Excerpt #9

ENVIRONMENTAL AND BLIGHT ISSUES: In all my years at the Redevelopment Authority, Penn Salt was the most contaminated property we ever faced. More than six decades of chemical production had deposited tons of toxic cryolite on the site, along with TCE, PCE, PAHs, PCBs, pesticides, and arsenic. The environmental problems weren’t limited just to land: A canal coming off the Delaware River that fed into the property also exhibited some of the same problems.

All of this had taken a heavy toll on the company’s compound. During World War II, grass, weeds, and all other vegetation were completely absent from the grounds surrounding the site’s buildings.

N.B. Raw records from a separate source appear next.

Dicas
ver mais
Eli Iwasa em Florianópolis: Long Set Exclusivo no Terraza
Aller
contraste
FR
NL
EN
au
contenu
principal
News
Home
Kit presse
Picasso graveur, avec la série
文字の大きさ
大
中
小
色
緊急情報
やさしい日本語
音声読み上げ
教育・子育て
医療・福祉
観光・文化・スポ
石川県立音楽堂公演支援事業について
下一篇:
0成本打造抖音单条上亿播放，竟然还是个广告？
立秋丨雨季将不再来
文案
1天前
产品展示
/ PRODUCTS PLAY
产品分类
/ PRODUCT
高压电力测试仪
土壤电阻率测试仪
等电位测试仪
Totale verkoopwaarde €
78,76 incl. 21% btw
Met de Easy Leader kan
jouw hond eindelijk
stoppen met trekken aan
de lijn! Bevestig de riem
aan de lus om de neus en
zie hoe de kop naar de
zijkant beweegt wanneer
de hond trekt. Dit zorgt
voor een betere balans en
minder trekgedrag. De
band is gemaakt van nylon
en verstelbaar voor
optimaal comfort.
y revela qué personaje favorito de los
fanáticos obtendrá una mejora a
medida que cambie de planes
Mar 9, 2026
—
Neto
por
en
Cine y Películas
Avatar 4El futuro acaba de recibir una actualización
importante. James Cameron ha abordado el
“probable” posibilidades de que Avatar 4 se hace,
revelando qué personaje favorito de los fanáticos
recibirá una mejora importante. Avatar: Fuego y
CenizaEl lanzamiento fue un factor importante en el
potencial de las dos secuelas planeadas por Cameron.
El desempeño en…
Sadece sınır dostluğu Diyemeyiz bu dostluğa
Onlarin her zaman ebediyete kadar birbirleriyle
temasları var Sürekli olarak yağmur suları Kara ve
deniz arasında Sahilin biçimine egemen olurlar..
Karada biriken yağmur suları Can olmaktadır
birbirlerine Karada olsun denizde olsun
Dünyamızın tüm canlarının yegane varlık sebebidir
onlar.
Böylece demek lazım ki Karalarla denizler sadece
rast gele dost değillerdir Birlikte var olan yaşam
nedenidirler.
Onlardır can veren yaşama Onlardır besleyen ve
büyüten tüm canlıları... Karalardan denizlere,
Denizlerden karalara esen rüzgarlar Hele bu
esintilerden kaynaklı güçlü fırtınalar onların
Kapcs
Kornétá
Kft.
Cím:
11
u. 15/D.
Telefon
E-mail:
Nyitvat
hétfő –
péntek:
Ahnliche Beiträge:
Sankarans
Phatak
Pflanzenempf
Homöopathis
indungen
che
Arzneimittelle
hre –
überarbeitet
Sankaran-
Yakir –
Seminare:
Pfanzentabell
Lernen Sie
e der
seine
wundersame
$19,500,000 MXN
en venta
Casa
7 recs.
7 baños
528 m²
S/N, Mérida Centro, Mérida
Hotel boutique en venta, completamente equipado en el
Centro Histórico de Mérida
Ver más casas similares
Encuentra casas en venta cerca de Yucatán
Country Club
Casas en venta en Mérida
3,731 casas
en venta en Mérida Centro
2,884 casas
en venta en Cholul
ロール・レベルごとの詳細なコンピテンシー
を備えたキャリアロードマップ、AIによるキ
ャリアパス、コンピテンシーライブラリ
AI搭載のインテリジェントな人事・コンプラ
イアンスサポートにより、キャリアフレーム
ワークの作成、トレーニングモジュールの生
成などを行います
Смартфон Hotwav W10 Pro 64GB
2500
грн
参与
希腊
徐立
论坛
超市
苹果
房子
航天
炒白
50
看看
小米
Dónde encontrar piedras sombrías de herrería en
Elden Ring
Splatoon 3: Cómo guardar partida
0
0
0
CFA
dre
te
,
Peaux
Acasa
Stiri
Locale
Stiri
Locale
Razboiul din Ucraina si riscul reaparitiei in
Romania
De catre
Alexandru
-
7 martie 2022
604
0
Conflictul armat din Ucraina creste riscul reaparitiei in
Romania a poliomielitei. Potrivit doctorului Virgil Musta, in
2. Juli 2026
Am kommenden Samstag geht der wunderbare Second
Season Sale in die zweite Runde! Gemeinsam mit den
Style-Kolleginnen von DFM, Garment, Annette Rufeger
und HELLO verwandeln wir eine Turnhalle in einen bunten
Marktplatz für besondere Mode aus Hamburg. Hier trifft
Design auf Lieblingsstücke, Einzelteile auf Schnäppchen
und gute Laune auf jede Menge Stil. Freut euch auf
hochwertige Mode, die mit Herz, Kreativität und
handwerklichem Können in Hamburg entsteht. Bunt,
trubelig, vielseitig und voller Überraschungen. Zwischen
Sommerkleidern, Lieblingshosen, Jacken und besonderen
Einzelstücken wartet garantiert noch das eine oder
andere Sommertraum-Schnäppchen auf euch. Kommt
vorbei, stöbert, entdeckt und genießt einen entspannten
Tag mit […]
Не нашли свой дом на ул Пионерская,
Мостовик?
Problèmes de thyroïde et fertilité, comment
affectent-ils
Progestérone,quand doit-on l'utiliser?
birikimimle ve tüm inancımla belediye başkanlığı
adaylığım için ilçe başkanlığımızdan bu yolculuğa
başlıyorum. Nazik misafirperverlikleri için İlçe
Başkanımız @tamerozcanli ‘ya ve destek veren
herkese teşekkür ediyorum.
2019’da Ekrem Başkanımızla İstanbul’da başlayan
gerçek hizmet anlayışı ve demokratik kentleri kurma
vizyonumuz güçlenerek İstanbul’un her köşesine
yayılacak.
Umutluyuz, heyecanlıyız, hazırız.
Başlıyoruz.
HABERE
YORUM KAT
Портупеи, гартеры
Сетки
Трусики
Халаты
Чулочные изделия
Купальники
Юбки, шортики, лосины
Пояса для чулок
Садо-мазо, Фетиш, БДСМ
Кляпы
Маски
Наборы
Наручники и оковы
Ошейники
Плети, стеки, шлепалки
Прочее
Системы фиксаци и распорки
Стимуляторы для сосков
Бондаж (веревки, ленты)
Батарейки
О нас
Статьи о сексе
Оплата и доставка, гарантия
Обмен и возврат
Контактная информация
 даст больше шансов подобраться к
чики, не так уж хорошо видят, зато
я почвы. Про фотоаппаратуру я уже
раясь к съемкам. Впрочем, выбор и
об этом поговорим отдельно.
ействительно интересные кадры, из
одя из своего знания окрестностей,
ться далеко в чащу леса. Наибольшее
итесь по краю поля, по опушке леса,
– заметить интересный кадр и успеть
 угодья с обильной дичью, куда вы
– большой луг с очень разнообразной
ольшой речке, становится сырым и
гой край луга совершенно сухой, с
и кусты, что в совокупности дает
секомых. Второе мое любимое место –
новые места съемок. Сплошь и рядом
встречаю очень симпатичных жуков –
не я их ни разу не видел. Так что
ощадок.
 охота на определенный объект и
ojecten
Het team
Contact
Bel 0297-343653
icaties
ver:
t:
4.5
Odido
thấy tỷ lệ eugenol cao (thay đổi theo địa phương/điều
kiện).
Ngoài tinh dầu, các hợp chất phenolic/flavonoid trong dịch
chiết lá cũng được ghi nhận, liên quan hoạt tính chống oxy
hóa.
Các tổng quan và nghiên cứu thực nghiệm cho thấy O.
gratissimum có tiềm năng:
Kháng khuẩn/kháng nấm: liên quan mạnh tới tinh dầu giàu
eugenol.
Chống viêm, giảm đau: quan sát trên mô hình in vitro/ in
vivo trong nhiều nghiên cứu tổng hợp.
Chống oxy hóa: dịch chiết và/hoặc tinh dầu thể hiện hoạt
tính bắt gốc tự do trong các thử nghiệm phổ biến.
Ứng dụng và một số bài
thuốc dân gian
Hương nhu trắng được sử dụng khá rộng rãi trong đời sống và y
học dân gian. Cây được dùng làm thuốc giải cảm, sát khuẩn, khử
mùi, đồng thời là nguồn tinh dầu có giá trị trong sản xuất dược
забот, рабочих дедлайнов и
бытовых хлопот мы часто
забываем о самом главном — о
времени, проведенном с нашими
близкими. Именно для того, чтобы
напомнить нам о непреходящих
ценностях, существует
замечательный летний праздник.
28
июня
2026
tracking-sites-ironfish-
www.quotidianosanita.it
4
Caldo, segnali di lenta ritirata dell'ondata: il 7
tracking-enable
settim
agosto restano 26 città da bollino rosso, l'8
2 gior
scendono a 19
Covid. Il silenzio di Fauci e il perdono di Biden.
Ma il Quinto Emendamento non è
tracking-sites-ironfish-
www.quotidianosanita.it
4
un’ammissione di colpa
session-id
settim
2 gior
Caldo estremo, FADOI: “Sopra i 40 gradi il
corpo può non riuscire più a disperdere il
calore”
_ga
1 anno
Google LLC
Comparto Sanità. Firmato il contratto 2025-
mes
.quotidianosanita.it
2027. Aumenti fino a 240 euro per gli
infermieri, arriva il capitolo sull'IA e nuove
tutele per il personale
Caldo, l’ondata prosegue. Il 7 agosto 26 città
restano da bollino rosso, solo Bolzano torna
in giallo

As the years passed, Mother Nature made a modest comeback. By the 1990s, a hint of life had emerged once more on the property, but it was a stretch to describe the existing scrub brush as “life.”

Atochem had done a preliminary study of the soil and groundwater at the site in 1996. Numerous other tests were conducted and supervised by the RDA, the EPA, and the Pennsylvania DEP. Due to the extent of the environmental problems, the testing went on for almost a decade. The unanimous conclusions indicated that the concentration of contaminants far exceeded acceptable Pennsylvania DEP ACT 2 cleanup levels.

The site’s cleanup began in 2006 and continued for several years. Penn Salt’s campus consisted of two long, single-story buildings with high ceilings and sawtooth roofs that ran parallel to the river. They were surrounded by several other smaller buildings with similar profiles. All of them were razed, and their concrete was crushed and used as a portion of the fill material needed to replace the 43,700 tons of contaminated ground soil that was removed and sent to an EPA-approved landfill.